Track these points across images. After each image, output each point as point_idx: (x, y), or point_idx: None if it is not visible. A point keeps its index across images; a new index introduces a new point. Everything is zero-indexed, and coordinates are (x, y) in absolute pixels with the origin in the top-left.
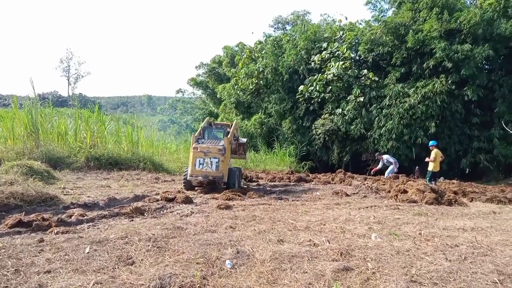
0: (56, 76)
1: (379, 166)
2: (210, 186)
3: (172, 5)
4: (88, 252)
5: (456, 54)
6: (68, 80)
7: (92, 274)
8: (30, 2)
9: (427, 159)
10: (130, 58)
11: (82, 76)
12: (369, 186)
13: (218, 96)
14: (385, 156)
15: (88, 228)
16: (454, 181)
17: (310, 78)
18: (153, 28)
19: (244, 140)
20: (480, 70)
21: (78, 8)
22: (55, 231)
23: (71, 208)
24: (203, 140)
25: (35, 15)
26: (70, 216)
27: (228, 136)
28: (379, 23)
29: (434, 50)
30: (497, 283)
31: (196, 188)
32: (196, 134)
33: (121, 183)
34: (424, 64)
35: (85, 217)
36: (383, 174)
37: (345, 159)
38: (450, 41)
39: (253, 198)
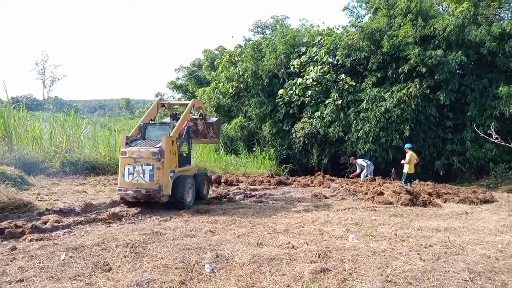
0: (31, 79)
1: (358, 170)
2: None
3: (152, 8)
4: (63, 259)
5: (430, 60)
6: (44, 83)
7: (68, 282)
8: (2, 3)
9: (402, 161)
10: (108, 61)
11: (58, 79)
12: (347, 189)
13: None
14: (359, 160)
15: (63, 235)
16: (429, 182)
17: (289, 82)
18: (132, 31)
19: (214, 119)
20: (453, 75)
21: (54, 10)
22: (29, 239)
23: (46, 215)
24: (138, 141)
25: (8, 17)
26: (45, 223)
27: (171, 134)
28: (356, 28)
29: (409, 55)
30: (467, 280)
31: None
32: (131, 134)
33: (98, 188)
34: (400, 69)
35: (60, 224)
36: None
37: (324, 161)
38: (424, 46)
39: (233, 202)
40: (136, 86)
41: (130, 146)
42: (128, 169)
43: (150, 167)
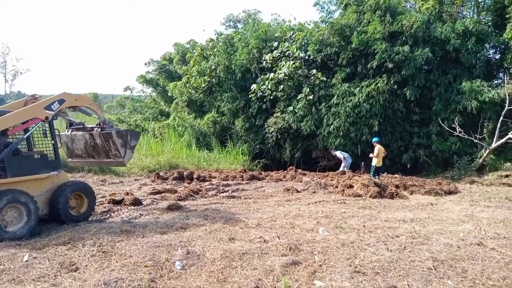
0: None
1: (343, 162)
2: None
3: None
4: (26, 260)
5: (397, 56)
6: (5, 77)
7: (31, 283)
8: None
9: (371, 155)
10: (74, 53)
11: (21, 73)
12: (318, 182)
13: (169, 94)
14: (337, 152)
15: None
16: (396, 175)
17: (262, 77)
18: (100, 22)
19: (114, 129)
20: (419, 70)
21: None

-------------------------

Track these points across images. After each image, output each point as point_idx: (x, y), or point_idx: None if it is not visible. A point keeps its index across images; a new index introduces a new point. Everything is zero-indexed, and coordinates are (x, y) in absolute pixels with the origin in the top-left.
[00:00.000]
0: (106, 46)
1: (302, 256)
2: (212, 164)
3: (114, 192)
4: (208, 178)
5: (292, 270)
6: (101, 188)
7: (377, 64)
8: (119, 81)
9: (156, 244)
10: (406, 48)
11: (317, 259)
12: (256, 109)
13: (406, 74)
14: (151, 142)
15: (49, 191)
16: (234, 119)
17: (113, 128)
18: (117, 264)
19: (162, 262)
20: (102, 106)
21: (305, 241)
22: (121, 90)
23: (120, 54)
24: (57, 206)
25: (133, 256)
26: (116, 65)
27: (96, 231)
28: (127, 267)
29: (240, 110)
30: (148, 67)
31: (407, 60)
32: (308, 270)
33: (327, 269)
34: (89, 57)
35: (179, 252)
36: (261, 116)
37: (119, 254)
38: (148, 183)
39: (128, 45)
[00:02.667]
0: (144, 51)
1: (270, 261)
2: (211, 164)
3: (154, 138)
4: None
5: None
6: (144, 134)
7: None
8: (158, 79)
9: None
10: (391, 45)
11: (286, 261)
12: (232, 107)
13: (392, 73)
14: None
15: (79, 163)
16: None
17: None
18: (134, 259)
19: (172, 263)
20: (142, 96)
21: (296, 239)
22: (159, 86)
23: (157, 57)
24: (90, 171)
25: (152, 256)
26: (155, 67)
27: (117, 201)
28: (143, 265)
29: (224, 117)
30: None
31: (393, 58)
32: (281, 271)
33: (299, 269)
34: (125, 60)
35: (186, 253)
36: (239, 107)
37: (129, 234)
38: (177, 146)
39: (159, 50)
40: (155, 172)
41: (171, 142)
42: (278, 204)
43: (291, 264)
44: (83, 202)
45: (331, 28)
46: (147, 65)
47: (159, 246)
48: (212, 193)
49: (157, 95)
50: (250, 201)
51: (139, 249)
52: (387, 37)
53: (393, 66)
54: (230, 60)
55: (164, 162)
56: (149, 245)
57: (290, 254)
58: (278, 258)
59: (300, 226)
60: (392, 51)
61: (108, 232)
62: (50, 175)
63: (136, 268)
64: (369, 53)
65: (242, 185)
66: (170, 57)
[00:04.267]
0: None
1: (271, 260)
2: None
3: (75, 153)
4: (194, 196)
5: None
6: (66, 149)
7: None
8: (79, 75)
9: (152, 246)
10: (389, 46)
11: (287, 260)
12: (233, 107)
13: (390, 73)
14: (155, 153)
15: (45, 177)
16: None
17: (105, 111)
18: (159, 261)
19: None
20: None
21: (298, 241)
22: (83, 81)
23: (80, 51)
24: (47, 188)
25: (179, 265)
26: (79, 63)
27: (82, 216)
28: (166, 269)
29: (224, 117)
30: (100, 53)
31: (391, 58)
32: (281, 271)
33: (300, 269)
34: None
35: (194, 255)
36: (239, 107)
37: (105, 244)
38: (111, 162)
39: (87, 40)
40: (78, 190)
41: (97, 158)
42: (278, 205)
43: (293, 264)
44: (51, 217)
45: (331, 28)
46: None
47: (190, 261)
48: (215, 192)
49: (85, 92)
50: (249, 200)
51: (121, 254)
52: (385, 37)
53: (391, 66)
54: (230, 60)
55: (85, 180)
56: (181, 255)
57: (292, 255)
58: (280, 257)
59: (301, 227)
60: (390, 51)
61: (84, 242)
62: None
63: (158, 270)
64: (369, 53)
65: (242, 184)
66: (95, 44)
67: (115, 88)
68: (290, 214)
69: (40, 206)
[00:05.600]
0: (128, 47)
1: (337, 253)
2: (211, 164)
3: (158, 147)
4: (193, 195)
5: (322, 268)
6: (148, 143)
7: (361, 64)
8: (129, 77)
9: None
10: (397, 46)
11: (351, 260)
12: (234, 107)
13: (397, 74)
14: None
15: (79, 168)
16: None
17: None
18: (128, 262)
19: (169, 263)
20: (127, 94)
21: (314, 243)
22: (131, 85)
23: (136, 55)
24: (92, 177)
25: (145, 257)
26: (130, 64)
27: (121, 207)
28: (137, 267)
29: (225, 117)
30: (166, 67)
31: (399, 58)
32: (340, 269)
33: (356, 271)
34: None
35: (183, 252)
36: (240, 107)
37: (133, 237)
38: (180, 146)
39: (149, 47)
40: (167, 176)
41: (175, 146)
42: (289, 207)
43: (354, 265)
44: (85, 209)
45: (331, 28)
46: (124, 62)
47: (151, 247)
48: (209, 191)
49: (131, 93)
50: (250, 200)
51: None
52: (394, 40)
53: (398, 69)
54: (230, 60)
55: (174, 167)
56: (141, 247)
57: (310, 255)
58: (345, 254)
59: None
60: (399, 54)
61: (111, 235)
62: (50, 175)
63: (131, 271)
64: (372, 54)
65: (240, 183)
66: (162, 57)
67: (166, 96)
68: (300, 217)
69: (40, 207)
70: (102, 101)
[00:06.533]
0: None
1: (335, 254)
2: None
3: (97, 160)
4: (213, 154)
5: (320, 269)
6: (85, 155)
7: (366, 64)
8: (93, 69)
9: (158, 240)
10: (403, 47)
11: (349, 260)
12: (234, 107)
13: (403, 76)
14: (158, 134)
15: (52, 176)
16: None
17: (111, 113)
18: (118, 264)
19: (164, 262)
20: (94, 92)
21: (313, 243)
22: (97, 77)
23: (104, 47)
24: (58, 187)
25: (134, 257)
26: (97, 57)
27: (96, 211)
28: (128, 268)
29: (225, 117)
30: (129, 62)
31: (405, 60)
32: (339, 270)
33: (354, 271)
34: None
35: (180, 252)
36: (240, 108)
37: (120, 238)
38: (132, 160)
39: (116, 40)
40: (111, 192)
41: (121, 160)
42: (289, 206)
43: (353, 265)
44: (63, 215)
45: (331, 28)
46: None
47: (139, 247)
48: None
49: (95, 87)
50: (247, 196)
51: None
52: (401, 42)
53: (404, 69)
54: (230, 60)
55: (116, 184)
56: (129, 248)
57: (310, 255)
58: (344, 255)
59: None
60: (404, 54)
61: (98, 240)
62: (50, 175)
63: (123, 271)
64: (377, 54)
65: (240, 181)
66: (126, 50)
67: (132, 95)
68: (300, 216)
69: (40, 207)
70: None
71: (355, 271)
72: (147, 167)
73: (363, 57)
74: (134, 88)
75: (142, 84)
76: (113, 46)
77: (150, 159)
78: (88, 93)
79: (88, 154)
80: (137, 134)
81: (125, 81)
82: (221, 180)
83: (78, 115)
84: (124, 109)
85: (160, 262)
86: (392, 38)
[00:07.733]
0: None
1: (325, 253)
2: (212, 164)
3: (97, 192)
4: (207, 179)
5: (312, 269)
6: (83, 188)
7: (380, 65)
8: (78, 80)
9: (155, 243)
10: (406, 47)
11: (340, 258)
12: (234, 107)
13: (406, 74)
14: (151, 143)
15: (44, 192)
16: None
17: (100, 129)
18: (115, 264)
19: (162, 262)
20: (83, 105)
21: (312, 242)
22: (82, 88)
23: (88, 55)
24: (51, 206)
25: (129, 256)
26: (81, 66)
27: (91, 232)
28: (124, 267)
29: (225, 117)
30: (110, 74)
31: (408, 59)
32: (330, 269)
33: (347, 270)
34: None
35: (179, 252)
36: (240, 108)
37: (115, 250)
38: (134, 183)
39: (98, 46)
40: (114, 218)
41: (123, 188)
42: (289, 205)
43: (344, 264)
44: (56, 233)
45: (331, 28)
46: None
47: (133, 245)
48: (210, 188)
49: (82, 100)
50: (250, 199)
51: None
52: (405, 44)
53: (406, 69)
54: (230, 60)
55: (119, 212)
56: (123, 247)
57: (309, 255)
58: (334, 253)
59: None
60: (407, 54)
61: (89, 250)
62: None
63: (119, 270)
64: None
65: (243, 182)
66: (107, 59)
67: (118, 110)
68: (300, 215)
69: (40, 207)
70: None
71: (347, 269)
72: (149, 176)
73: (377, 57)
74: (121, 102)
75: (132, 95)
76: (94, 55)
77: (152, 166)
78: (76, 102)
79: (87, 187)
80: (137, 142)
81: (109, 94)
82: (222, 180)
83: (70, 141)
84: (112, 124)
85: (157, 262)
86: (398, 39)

-------------------------

▸ **Problem**: From the entries above, restate word for word the lines from the line containing "16: (234, 119)" to the line containing "33: (327, 269)", both ends included, and nothing more.

▸ **Solved exercise**:
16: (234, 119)
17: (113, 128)
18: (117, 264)
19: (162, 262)
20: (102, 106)
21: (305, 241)
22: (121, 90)
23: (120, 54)
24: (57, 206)
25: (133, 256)
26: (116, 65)
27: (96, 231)
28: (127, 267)
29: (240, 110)
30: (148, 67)
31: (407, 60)
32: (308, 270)
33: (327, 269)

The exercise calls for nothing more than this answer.